If any of you Colson lovers is looking for a project for a daughter or granddaughter to ride, boy have I got the bike for you. Huge potential with this girls 24” Elyria badged Colson Co. made bike. Shipping will be exact. Specify whether your bid is with or without shipping. If you do not specify I assume you are paying shipping. As always free local pickup or meetup if close. Awesome frame-set, crankset, chain, and forks. Looks to be all original to the bike. I’d love to keep it, but I don’t have the room, the time, or the little girl to let ride it. 
Thank you, Dane.


----------



## Drosentreter (Jun 29, 2022)

I know someone out there just has to have this bike.
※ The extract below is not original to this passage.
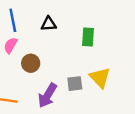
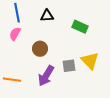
green rectangle: (88, 37) -> (80, 27), turned -70
brown circle: (31, 63) -> (40, 49), moved

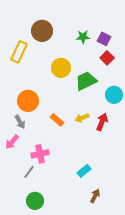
Throw out an offer. Ya never know what I might take.


----------



## Drosentreter (Jul 2, 2022)

Still unsold.


----------



## MrMonark13 (Jul 3, 2022)

$30


----------



## Drosentreter (Jul 3, 2022)

MrMonark13 said:


> $30



No Deal


----------



## MrMonark13 (Jul 4, 2022)

$40


----------



## Drosentreter (Jul 4, 2022)

MrMonark13 said:


> $40



No Deal


----------



## MrMonark13 (Jul 4, 2022)

$45


----------



## Drosentreter (Jul 4, 2022)

MrMonark13 said:


> $45



No Deal yet haha


----------



## MrMonark13 (Jul 4, 2022)

Drosentreter said:


> No Deal yet haha



I’ll have to break open the piggy bank to see if I’ve got enough to bid again! 🤣


----------



## Drosentreter (Jul 4, 2022)

MrMonark13 said:


> I’ll have to break open the piggy bank to see if I’ve got enough to bid again! 🤣



Hahaha. I feel that😂


----------



## MrMonark13 (Jul 4, 2022)

Sorry, I’m out


----------



## Drosentreter (Aug 25, 2022)

Still available for one of you Colson lovers…


----------